Equity markets in China have been boosted by US President Donald Trump’s announcement that there has been ‘progress’ on a US-China trade deal and his extending of the March 1 deadline.
The blue-chip CSI 300 Index rose 4 percent on the news, hitting its highest level since June 2018 and rising more than 23 percent from January lows.
According to Trump’s tweets, there has been ‘substantial progress’ between the two sides, following talks. The president also suggested the possibility that he might sign off a deal when he meets with China’s leader, Xi Jinping, in March.
Trump announced he was extending the deadline on increasing tariffs on $200 bn of Chinese imports beyond March 1, potentially removing the risk of a trade war between Washington and Beijing escalating further and preventing pulling the world into a deeper slowdown.
China’s official Xinhua news agency supports this narrative, saying in a commentary that the goal of an agreement is getting ‘closer and closer’. Almost every stock on China’s CSI 300 Index has risen in response, with financial stocks and technology companies leading the rally.
Hussein Sayed, chief market strategist at broker FXTM, says in an investment note that politics played a part in this move: ‘The trade dispute has been a painful one for both countries [as well as] the world, especially as it occurred when the economic cycle approached a peak.
‘While China wants to prevent a hard landing, Trump wants to fulfill one of his key campaign promises to correct the trade deficit. To support his re-election bid, however, [he] needs to avoid dragging down the US economy [so he has to] announce a deal, even though it might not look like a perfect one.’
Tai Hui, Asia chief market strategist at JPMorgan Asset Management, says the announcement ‘helps to underpin positive investor sentiment.’
This completes a strange 12 months for China’s stock market, which underwent a steady fall in 2018, before a surge in January and again this month.
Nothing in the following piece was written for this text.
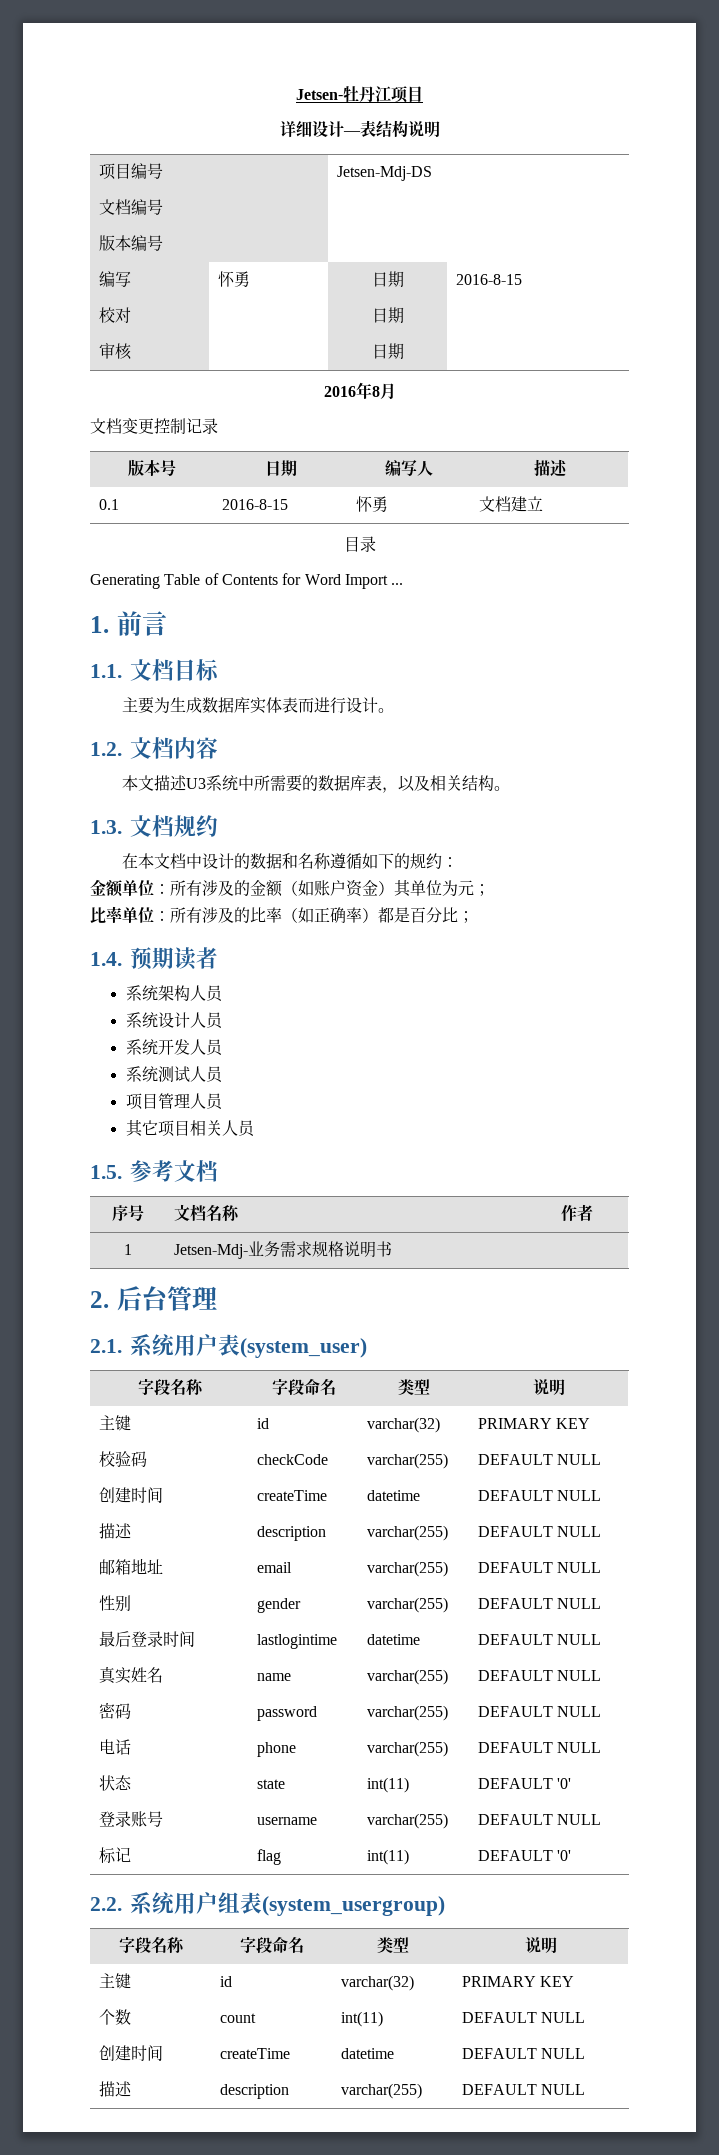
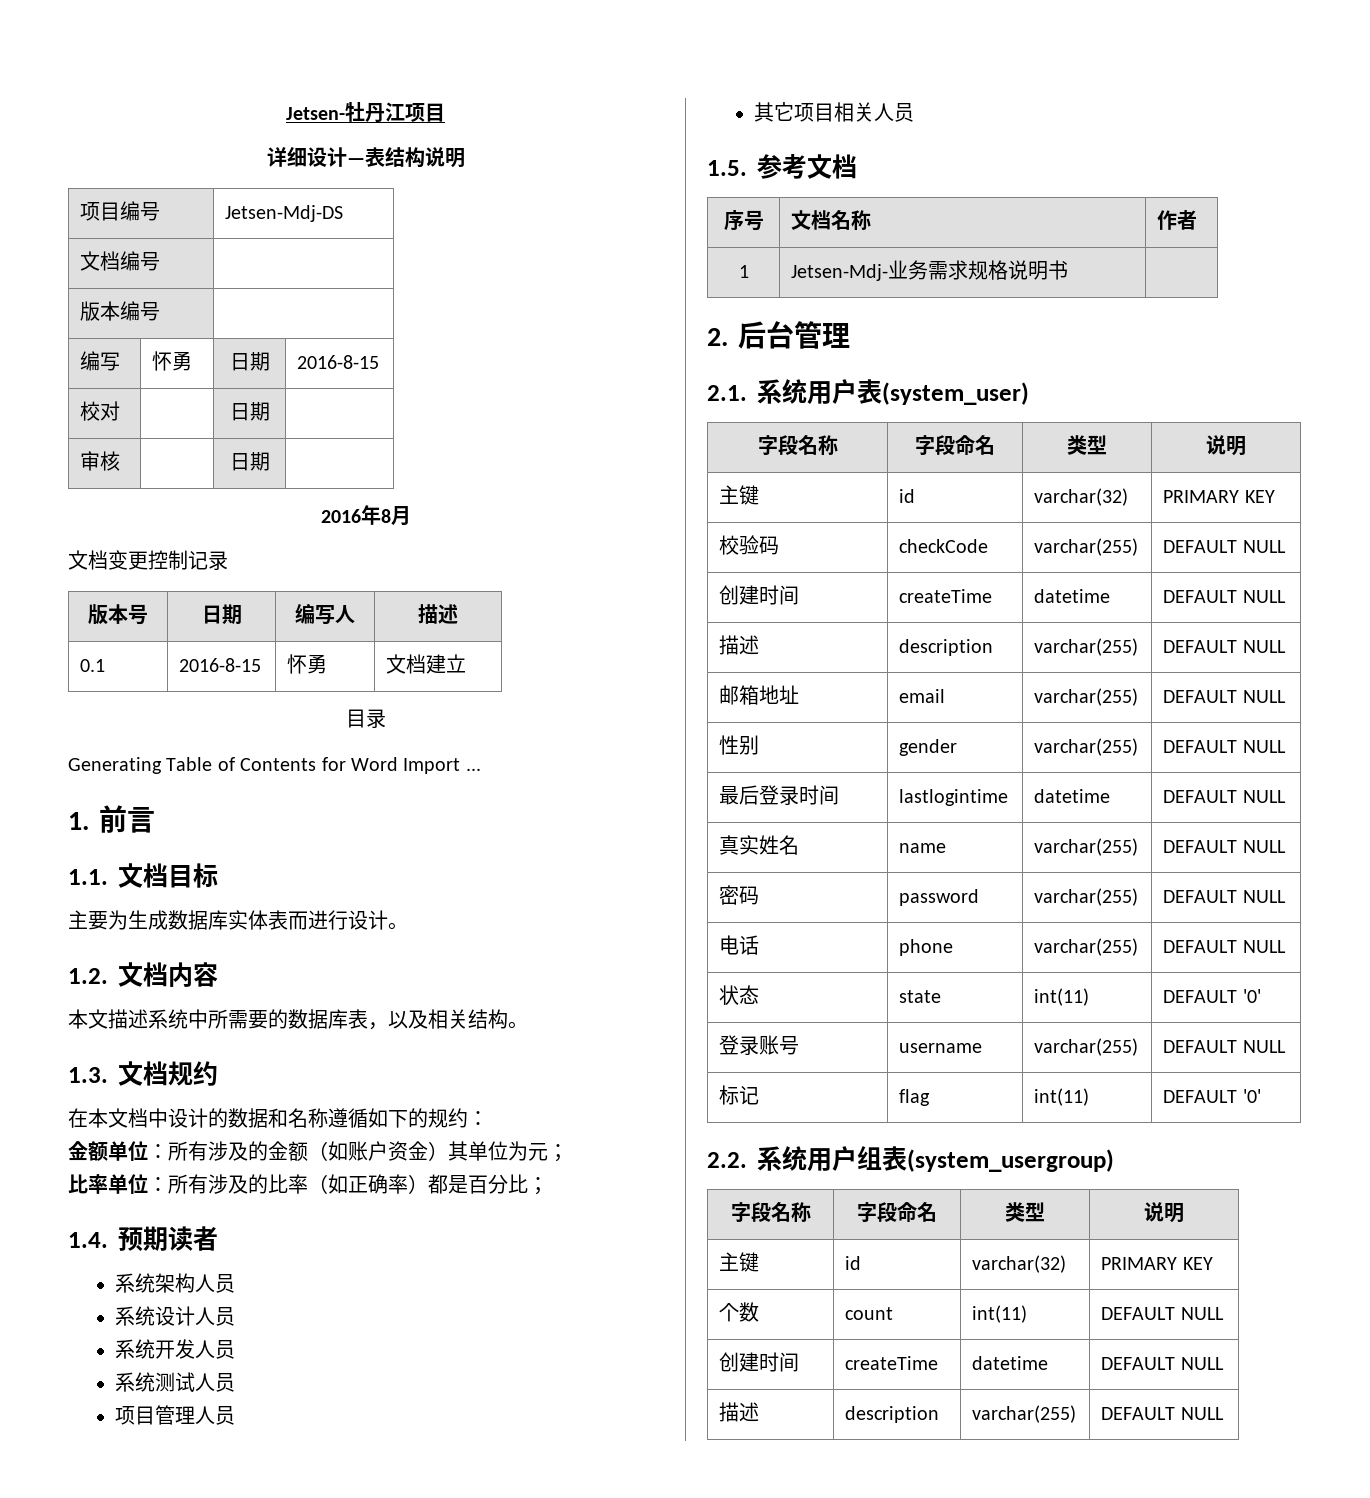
[186,778,207,789] U3 -> (148, 1019) none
But Moody’s Investors Service sovereign risk group managing director Marie Diron is cautious in a note. ‘While some compromise may be reached between the US and China on certain trade matters, the process is unlikely to be smooth and the US-China relationship should remain contentious, swinging between compromise and conflict, and involving frictions not only on trade, but also on technology, investment and geopolitics,’ she writes.